Открытие форпоста и вручение премий назначили на тридцатое число, то есть с опережением планового срока на сутки. Стены хорошо просохли, только одна немножко клеилась. Ефим объяснил, клеится от сиккатива, а сиккатив нужен, чтоб быстрее сохло. На всякий случай, предложила Малая, повесим объявление, чтобы не трогали. Нет, категорически возразил Дегтярь, никаких объявлений: надо будет, Граник еще раз подкрасит, а люди должны чувствовать себя свободно и не бояться — на то и праздник.
На открытие пригласили детей из Покровского переулка. В прежние годы с Покровским переулком были плохие отношения, которые тянулись еще со старого времени, и раз в полгода то Покровскому переулку объявляли войну, то Покровский переулок сам начинал. На войне как на войне: были палки, были камни, была кровь. Скорая помощь увозила раненых в больницу. Из больницы возвращались инвалидами — на костылях, в гипсе, без глаза. А иногда вообще не возвращались.
А сегодня дети из Покровского переулка гуляли нарядные, в белых майках и пионерских галстуках с зажимами, здесь во дворе, взрослые гладили по голове и спрашивали, кто мама, кто папа, как вода на Австрийском пляже, на Ланжероне, в Аркадии, и сочувственно вздыхали: еще пара дней — опять школа.
Клава Ивановна велела, чтобы на открытие занесли рояль Лапидиса, Адя будет играть. Лапидис не возражал, но с роялем получилась целая морока: сначала он застрял в дверях квартиры, а потом, когда его спустили вниз, оказалось, дверь форпоста еще уже, и здесь не поможет никакая сила, никакая хитрость.
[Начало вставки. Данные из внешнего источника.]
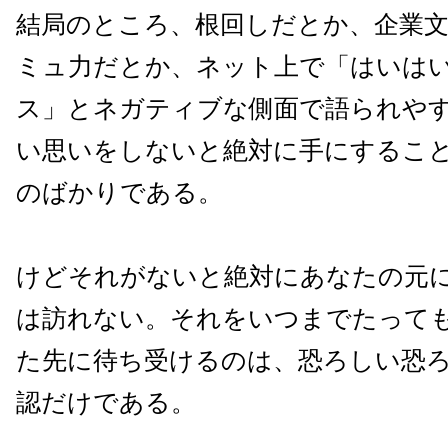
結局のところ、根回しだとか、企業
ミュ力だとか、ネット上で「はいは
ス」とネガティブな側面で語られや
い思いをしないと絶対に手にするこ
のばかりである。
けどそれがないと絶対にあなたの元
は訪れない。それをいつまでたって
た先に待ち受けるのは、恐ろしい恐
認だけである。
Рояль оставили во дворе, Лапидис требовал немедленно вернуть в квартиру: беккеровский инструмент теперь за деньги не достанешь, но мадам Малая ответила, пусть ругается себе на здоровье, а сейчас есть забота поважнее — принести пианино Ланды.
С пианино дело сразу пошло хорошо, и хотя нести надо было с третьего этажа, а Гизелла, жена доктора Ланды, забегала со всех сторон и умоляла держать дальше от перил, перила железные, люди не чувствовали груза и два раза, сперва на третьем, потом на втором этаже, пошутили, как будто не в силах удержать и вот-вот пианино вырвется из рук. Гизелла оба раза закрывала лицо ладонями, а через секунду смеялась вместе со всеми и опять умоляла подальше от перил, иначе у нее выскочит сердце, и они будут отвечать. Граник сказал, сердце — это пустяк, сердце есть у каждого, а пианино не у каждого.
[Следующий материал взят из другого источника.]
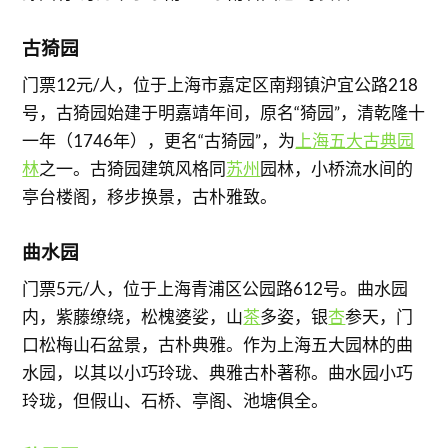
古猗园
门票12元/人，位于上海市嘉定区南翔镇沪宜公路218
号，古猗园始建于明嘉靖年间，原名“猗园”，清乾隆十
一年（1746年），更名“古猗园”，为
上海五大古典园
林
之一。古猗园建筑风格同
苏州
园林，小桥流水间的
亭台楼阁，移步换景，古朴雅致。
曲水园
门票5元/人，位于上海青浦区公园路612号。曲水园
内，紫藤缭绕，松槐婆娑，山
茶
多姿，银
杏
参天，门
口松梅山石盆景，古朴典雅。作为上海五大园林的曲
水园，以其以小巧玲珑、典雅古朴著称。曲水园小巧
玲珑，但假山、石桥、亭阁、池塘俱全。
— Ефим, — погрозила пальцем Гизелла, — без пианино можно прожить, а без сердца — попробуйте.
— Мадам Ланда, — обратился Чеперуха, — не сбивайте нас с панталыку, а то, когда вы кричите караул, люди могут подумать, что свое сердце вы держите в пианино.
Чеперуха покачнулся, вместе с ним покачнулись Степан и Ефим, громко лязгнула педаль.